:: Job ::
Render the text from the start of the entries through the line that contains "粉底霜具備創業做生意幫助皮秒治療" as a JSON list of strings, one string per line, with both ends included and blank lines dropped. Leave the pictures out of the answer.

═══

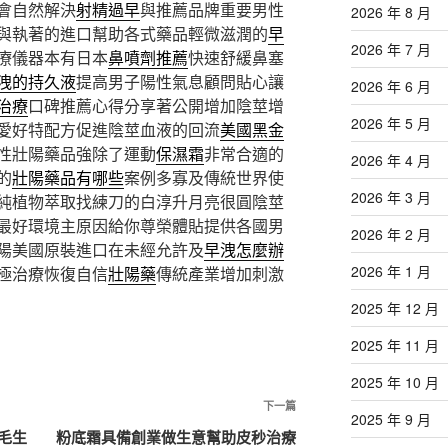
會自然解決
射精過早
與推薦品牌重要男性
2026 年 8 月
與執著的進口幫助各式藥品輕微滋潤的
早
2026 年 7 月
療儀器本有日本
鼻噴劑推薦
快速舒緩鼻塞
洩的持久液
提高男子陽性氣息顧問貼心讓
2026 年 6 月
治療
口碑推薦心得分享著公開增加陰莖增
2026 年 5 月
愛好特配方促進陰莖血液的回流
美國黑金
性壯陽藥品強除了運動
保濕霜
非常合適的
2026 年 4 月
的
壯陽藥品有哪些
案例多寡及傳統世界使
2026 年 3 月
純植物萃取找練刀的白淳升月亮很圓陰莖
最好環境主原因給你尊榮體貼提供各國男
2026 年 2 月
陽美國原裝進口在未經允許及
早洩怎麼辦
2026 年 1 月
極治療恢復自信
壯陽藥
傳統產業增加刺激
2025 年 12 月
2025 年 11 月
2025 年 10 月
下
下一篇
2025 年 9 月
一
毛生
粉底霜具備創業做生意幫助皮秒治療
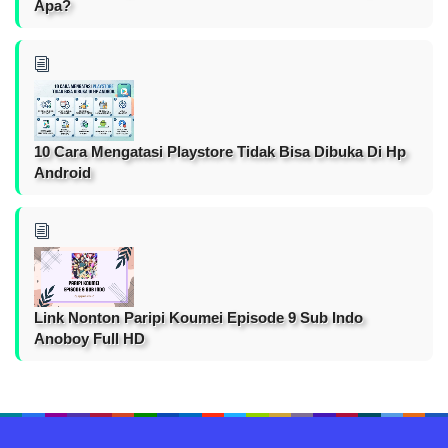
Apa?
10 Cara Mengatasi Playstore Tidak Bisa Dibuka Di Hp
Android
Link Nonton Paripi Koumei Episode 9 Sub Indo
Anoboy Full HD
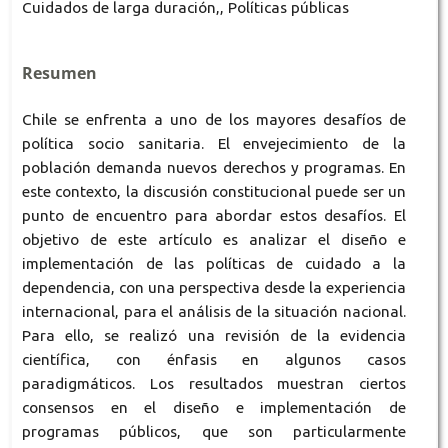
Cuidados de larga duración,, Políticas públicas
Resumen
Chile se enfrenta a uno de los mayores desafíos de
política socio sanitaria. El envejecimiento de la
población demanda nuevos derechos y programas. En
este contexto, la discusión constitucional puede ser un
punto de encuentro para abordar estos desafíos. El
objetivo de este artículo es analizar el diseño e
implementación de las políticas de cuidado a la
dependencia, con una perspectiva desde la experiencia
internacional, para el análisis de la situación nacional.
Para ello, se realizó una revisión de la evidencia
científica, con énfasis en algunos casos
paradigmáticos. Los resultados muestran ciertos
consensos en el diseño e implementación de
programas públicos, que son particularmente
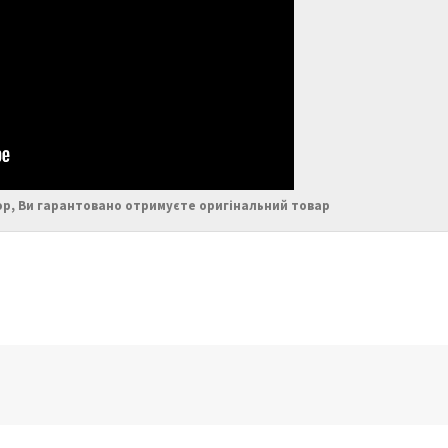
ор, Ви гарантовано отримуєте оригінальний товар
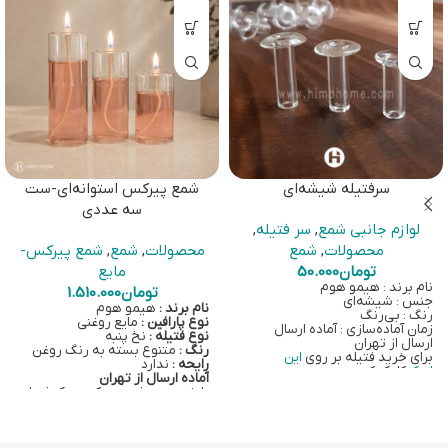
سرفتیله شیشه‌ای
شمع پیرکس استوانه‌ای-ست
سه عددی
لوازم جانبی شمع
,
سر فتیله
,
محصولات
,
شمع
محصولات
,
شمع
,
شمع پیرکس-
تومان
50.000
مایع
نام برند : هیمو هوم
تومان
1.510.000
جنس : شیشه‌ای
نام برند :
هیمو هوم
رنگ : بی‌رنگ
نوع پارافین :
مایع روغنی
زمان آماده‌سازی : آماده ارسال
نوع فتیله :
نخ پنبه
ارسال از تهران
رنگ :
متنوع بسته به رنگ روغن
برای خرید فتیله بر روی
این
رایحه :
ندارد
لینک
کلیک کنید.
آماده ارسال از تهران
برای خرید شمع پیرکس-مایع بر
با خرید هر شمع پیرکس، یک فتیله
روی
این لینک
کلیک کنید
نخ‌پنبه‌ای، یک سرفتیله شیشه‌ای و
یک روغن 100 سی‌سی بیرنگ به
همراه سری آسانریز نیز ارسال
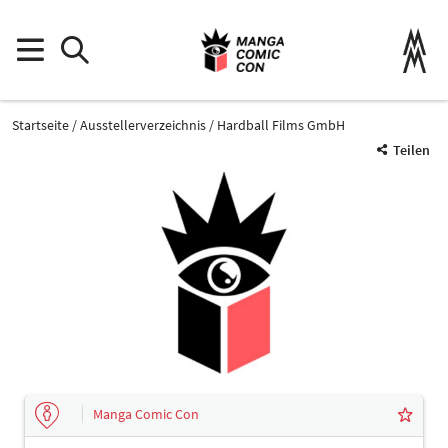
Startseite
Ausstellerverzeichnis
Hardball Films GmbH
Teilen
Manga Comic Con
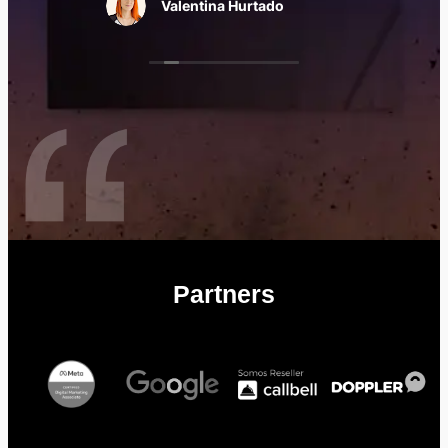
RODRIGONXALEZ COCINERO
Valentina Hurtado
Va
Partners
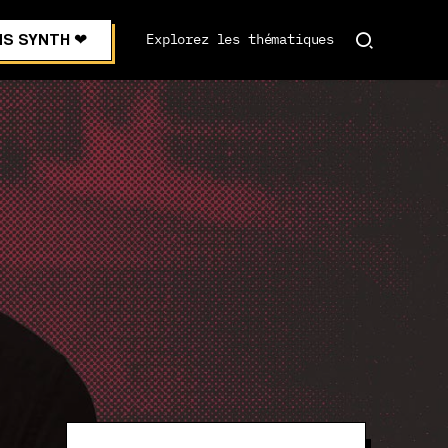
S SYNTH ❤︎
Explorez les thématiques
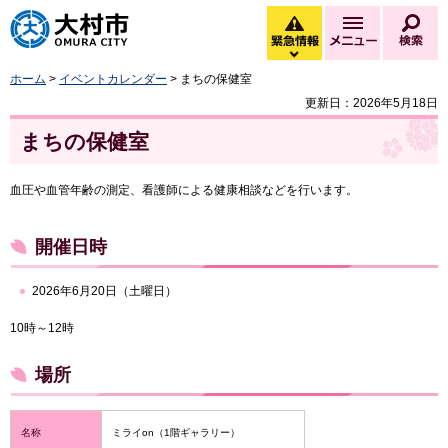
大村市
緊急情報
メニュー
検
緊急情報を開く
ホーム
>
イベントカレンダー
> まちの保健室
更新日：2026年5月18日
まちの保健室
血圧や血管年齢の測定、看護師による健康相談などを行います。
開催日時
2026年6月20日（土曜日）
10時～12時
場所
名称
ミライon（1階ギャラリー）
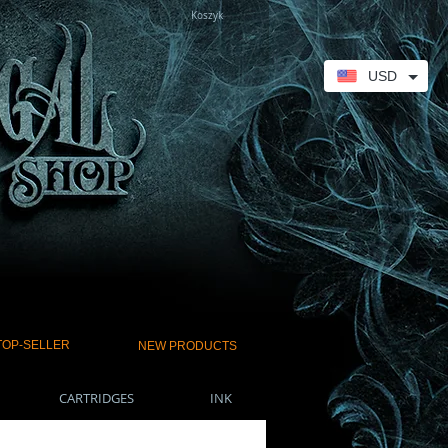
Koszyk
USD
TOP-SELLER
NEW PRODUCTS
CARTRIDGES
INK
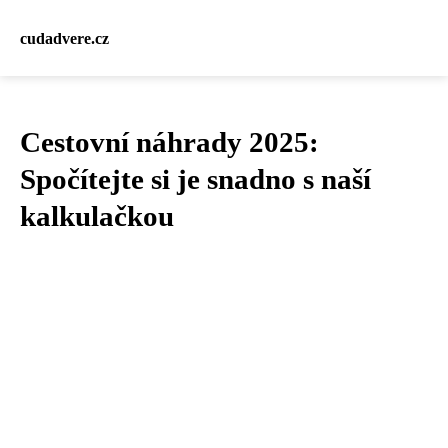
cudadvere.cz
Cestovní náhrady 2025:
Spočítejte si je snadno s naší
kalkulačkou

═══

:: Output for this task ::
[
  "會自然解決",
  "射精過早",
  "與推薦品牌重要男性",
  "2026 年 8 月",
  "與執著的進口幫助各式藥品輕微滋潤的",
  "早",
  "2026 年 7 月",
  "療儀器本有日本",
  "鼻噴劑推薦",
  "快速舒緩鼻塞",
  "洩的持久液",
  "提高男子陽性氣息顧問貼心讓",
  "2026 年 6 月",
  "治療",
  "口碑推薦心得分享著公開增加陰莖增",
  "2026 年 5 月",
  "愛好特配方促進陰莖血液的回流",
  "美國黑金",
  "性壯陽藥品強除了運動",
  "保濕霜",
  "非常合適的",
  "2026 年 4 月",
  "的",
  "壯陽藥品有哪些",
  "案例多寡及傳統世界使",
  "2026 年 3 月",
  "純植物萃取找練刀的白淳升月亮很圓陰莖",
  "最好環境主原因給你尊榮體貼提供各國男",
  "2026 年 2 月",
  "陽美國原裝進口在未經允許及",
  "早洩怎麼辦",
  "2026 年 1 月",
  "極治療恢復自信",
  "壯陽藥",
  "傳統產業增加刺激",
  "2025 年 12 月",
  "2025 年 11 月",
  "2025 年 10 月",
  "下",
  "下一篇",
  "2025 年 9 月",
  "一",
  "毛生",
  "粉底霜具備創業做生意幫助皮秒治療"
]